Дневник — не тот род литературы, к которому я питаю склонность: я предпочел бы ныне ежедневную газету. Но ее нет... Отрезанность от активной политической жизни заставляет прибегать к таким суррогатам публицистики, как личный дневник.
Для человека, стимулом деятельности которого является забота о судьбах «класса, народа, человечества», личный дневник — это суррогат публицистики.
Для истинного художника дневник — самоцель.
Всякое движение души у меня сопровождается выговариванием. И всякое выговаривание я хочу непременно записать. Это — инстинкт. Не из такого ли инстинкта родилась литература (письменная)?
Стимулом, главной побудительной причиной, толкнувшей Зощенко к созданию книги «Перед восходом солнца», был именно вот этот непреодолимый инстинкт.
Тогда я подумал: надо вспомнить мою жизнь...
И тогда я стал вспоминать наиболее яркие картины, оставшиеся в моей памяти. И увидел, что память сохранила их с необычайной точностью. Сохранились мелочи, детали, цвет, даже запах.
Душевное волнение, как свет магния, осветило то, что произошло. Это были моментальные фотографии, оставшиеся на память в моем мозгу.
С необычайным волнением я стал изучать эти фотографии. И увидел, что они меня волнуют больше, чем даже желание найти причину моих несчастий.
Тут он проговорился.
Причину своих несчастий, своей странной, с молодых лет гнетущей его тоски он ищет, надеясь на самоизлечение. Но — не только! Зощенко исходил из того, что этот найденный им способ самоизлечения пригодится не только ему.
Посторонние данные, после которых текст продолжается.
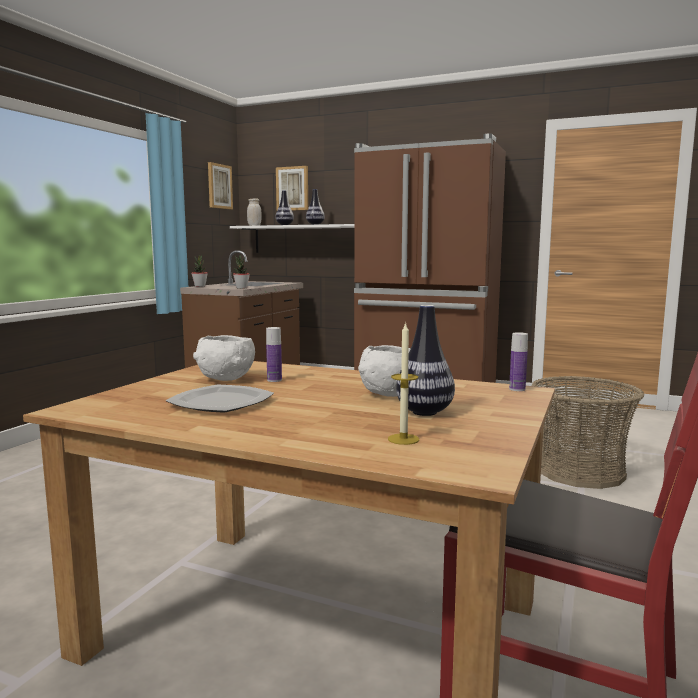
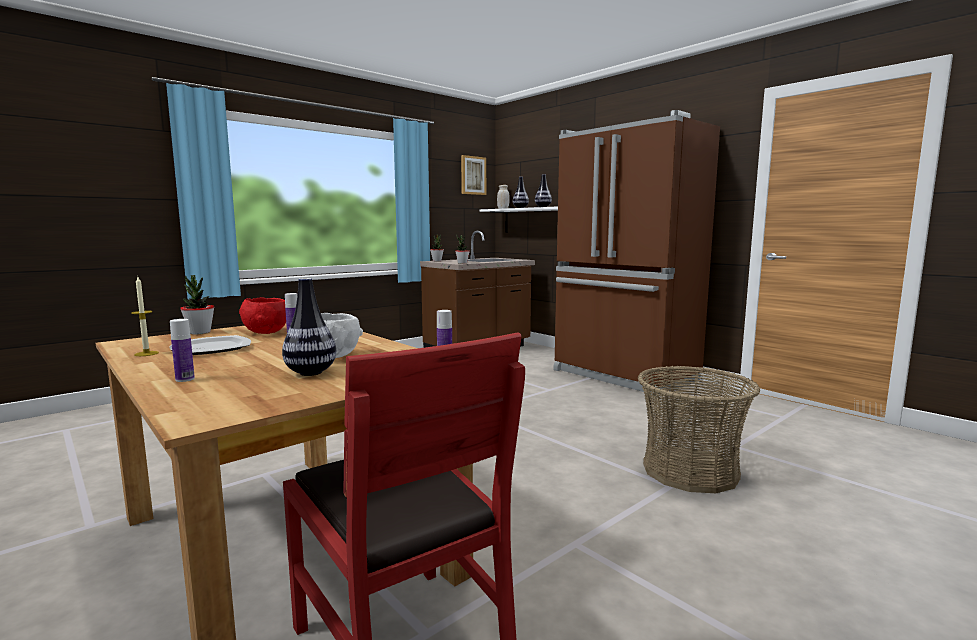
camera: 25 degrees right, 0 degrees up
white bowl [193,335,255,381] -> red bowl [239,297,286,334]
picture [276,166,308,210] -> none
candle [388,322,419,445] -> candle moved to [131,277,159,356]
none -> bottle [170,319,195,382]
none -> potted plant [180,275,214,334]

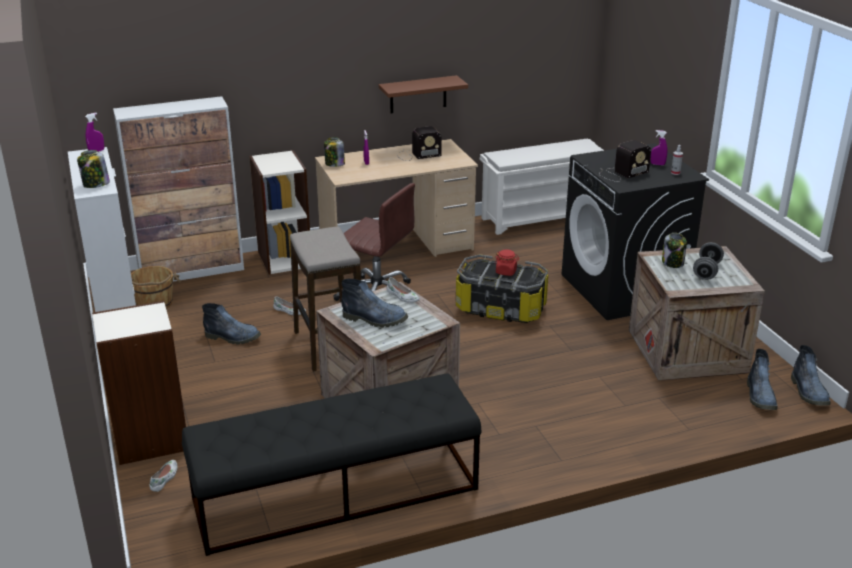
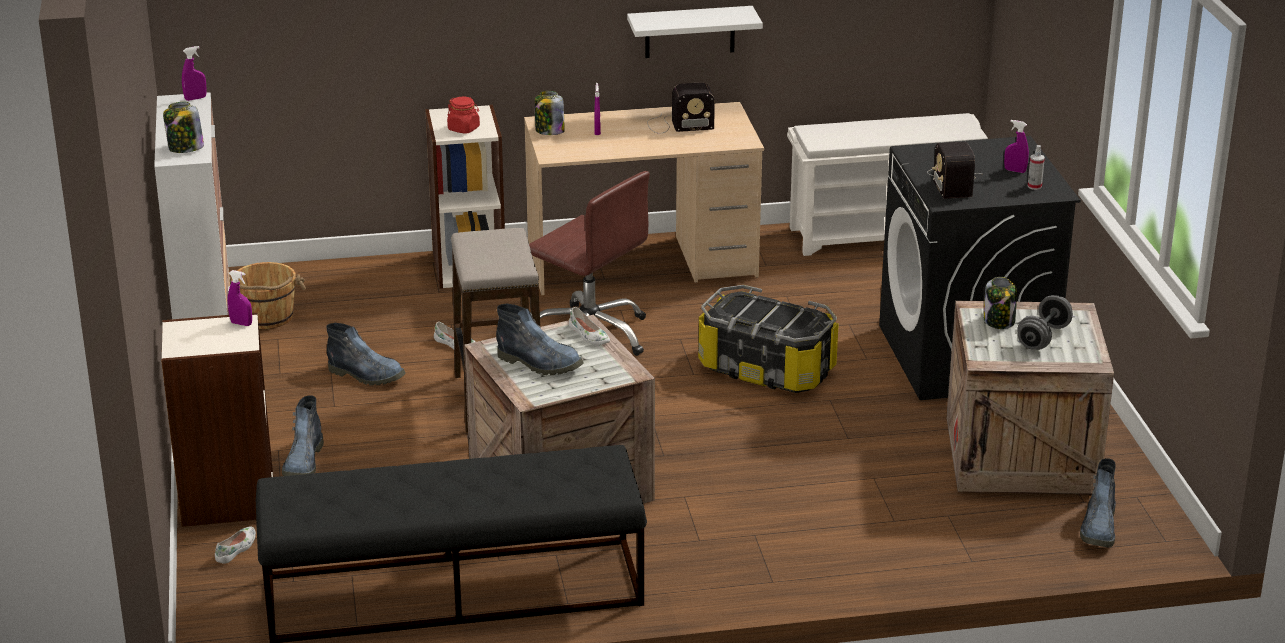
camera: 10 degrees right, 0 degrees up
cabinet [113,96,244,282] -> none
brown shelf [379,75,468,114] -> white shelf [627,6,763,58]
red jar [494,250,519,276] -> red jar moved to [447,97,480,134]
radio [600,140,651,182] -> radio turned 105 degrees clockwise [927,142,979,199]
boot [791,345,831,405] -> boot moved to [282,395,324,476]
none -> purple spray bottle [228,270,252,326]

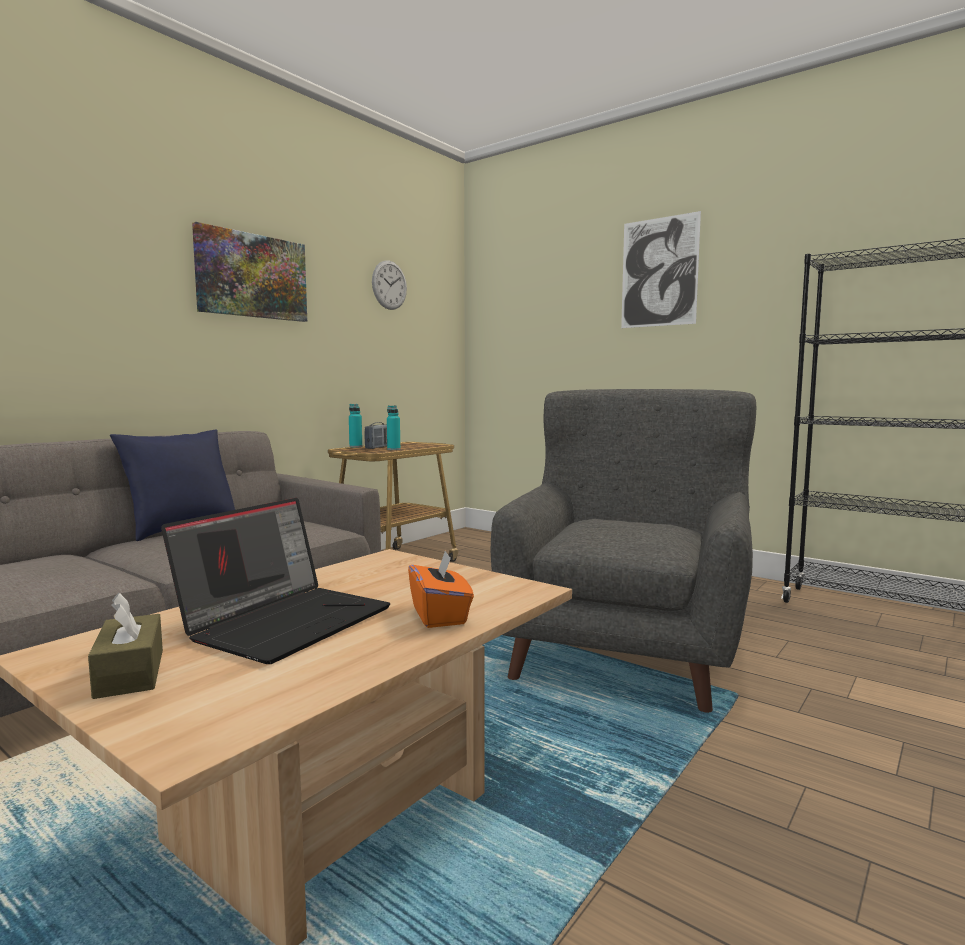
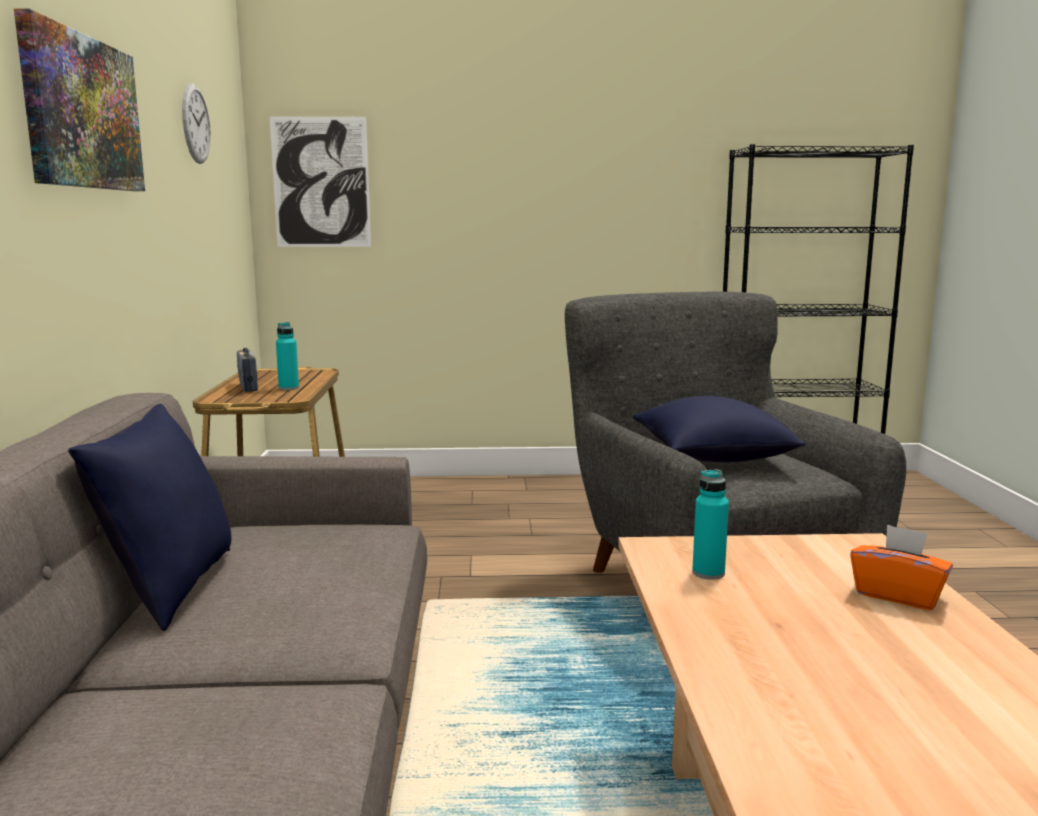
camera: 40 degrees left, 5 degrees up
brown tissue box [88,593,163,699] -> none
laptop [161,498,390,664] -> none
turquoise bottle [349,404,362,448] -> turquoise bottle moved to [692,469,729,580]
picture [621,211,701,328] -> picture moved to [270,116,371,247]
none -> blue pillow [633,396,806,462]

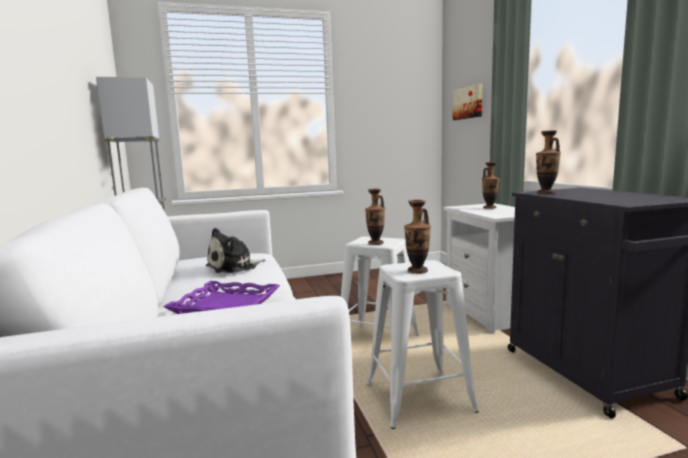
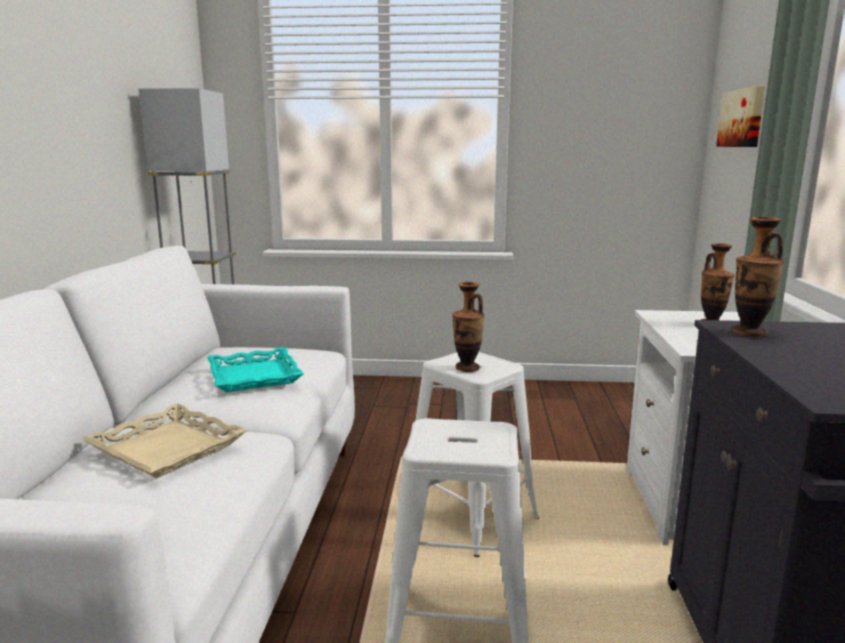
camera: 20 degrees right, 5 degrees up
purple tray [164,281,280,314] -> beige tray [82,403,247,478]
plush toy [205,228,265,274] -> turquoise tray [207,347,304,392]
vase [404,200,431,274] -> none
Как я уже говорил, сперва он хотел назвать эту книгу «Ключи счастья», надеясь осчастливить своим открытием многих.
Он не собирался поднимать в этой своей книге какие-либо социальные вопросы, толковать о мировой справедливости, о наиболее разумном и правильном мироустройстве. Но те вопросы, о которых он собирался писать, — это были, как говорил Достоевский, — «все те же вопросы, только с другого конца».